No matter what your religion of choice, most people have heard the story of Adam and Eve being banished from the Garden of Eden. What if all of earth is really a Garden of Eden? I was thinking about how the earth provides food, nourishment and shelter to every living thing on the planet. And, as plants and animals die they release their nutrients back into the earth to be reused. Only humans embalm their dead with chemicals, or cremate them – both of which are toxic to the earth. (Seattle started an Urban Death Project that buries people in the soil to decompose without chemicals, which is more instep with the natural world.)
And, if you’re thinking, the earth didn’t provide any shelter for humans, it did provide trees, mud, straw, stones and other naturally occurring materials, materials, which would eventually decompose and return to the earth.

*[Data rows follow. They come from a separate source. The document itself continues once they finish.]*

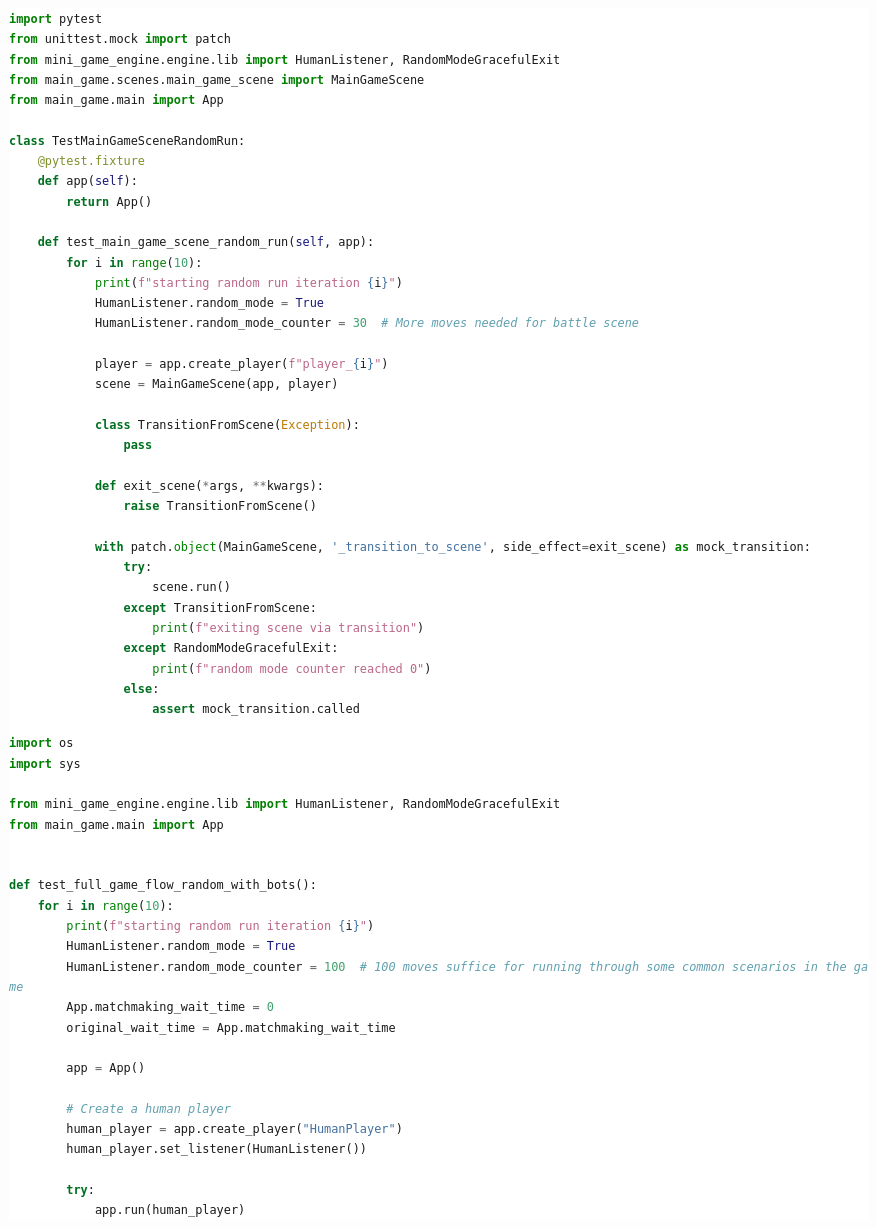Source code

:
 ```python main_game/tests/test_main_game_scene.py
import pytest
from unittest.mock import patch
from mini_game_engine.engine.lib import HumanListener, RandomModeGracefulExit
from main_game.scenes.main_game_scene import MainGameScene
from main_game.main import App

class TestMainGameSceneRandomRun:
    @pytest.fixture
    def app(self):
        return App()

    def test_main_game_scene_random_run(self, app):
        for i in range(10):
            print(f"starting random run iteration {i}")
            HumanListener.random_mode = True
            HumanListener.random_mode_counter = 30  # More moves needed for battle scene

            player = app.create_player(f"player_{i}")
            scene = MainGameScene(app, player)

            class TransitionFromScene(Exception):
                pass

            def exit_scene(*args, **kwargs):
                raise TransitionFromScene()

            with patch.object(MainGameScene, '_transition_to_scene', side_effect=exit_scene) as mock_transition:
                try:
                    scene.run()
                except TransitionFromScene:
                    print(f"exiting scene via transition")
                except RandomModeGracefulExit:
                    print(f"random mode counter reached 0")
                else:
                    assert mock_transition.called

```

```python main_game/tests/test_whole_game.py
import os
import sys

from mini_game_engine.engine.lib import HumanListener, RandomModeGracefulExit
from main_game.main import App


def test_full_game_flow_random_with_bots():
    for i in range(10):
        print(f"starting random run iteration {i}")
        HumanListener.random_mode = True
        HumanListener.random_mode_counter = 100  # 100 moves suffice for running through some common scenarios in the game
        App.matchmaking_wait_time = 0
        original_wait_time = App.matchmaking_wait_time

        app = App()

        # Create a human player
        human_player = app.create_player("HumanPlayer")
        human_player.set_listener(HumanListener())

        try:
            app.run(human_player)
```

But, now we create cities with almost no permeable surfaces, almost no organic matter. Roads abut sidewalks which abut buildings. When rain falls instead of benefiting plants and trees, or being absorbed and filtered by earth as it moves to aquifers, streams or larger bodies of water, it runs off cement or pavement carrying oil, gas, and other toxins into waterways poisoning or killing nearshore marine life. Some cities are starting to include rain gardens to give runoff a place to enter the earth, it’s a good first step.
This whole train of thought was kicked off by this image of a bird building it’s nest in a man-made structure (left) — a tree equivalent. Nature is adaptive, to a point. Plants and animals take in the world as they always have – expecting tree-like structures to be safe to make nests in, and expecting their surroundings to provide food not plastic and trash that looks like food.
That made me think of Chris Jordan’s Midway project, which should be out this year. Watch the trailer. It clearly shows what humanity is unwittingly, and probably unintentionally doing to the natural world. Midway is a North Pacific island that is a nesting place for more than ten species of birds, most notably albatross.
Leo DiCaprio tries to make sense of what we’re doing to the earth in his movie Before the Flood. He didn’t spend much time on it, but I was fascinated with the painting, The Garden of Earthly Delights (at the top of the post), which hung over his bed as a child. It was painted more than 500 years ago and depicts humans ruining the natural world.
Would we treat the earth differently if we saw it as the paradise it is instead of something to be monetized?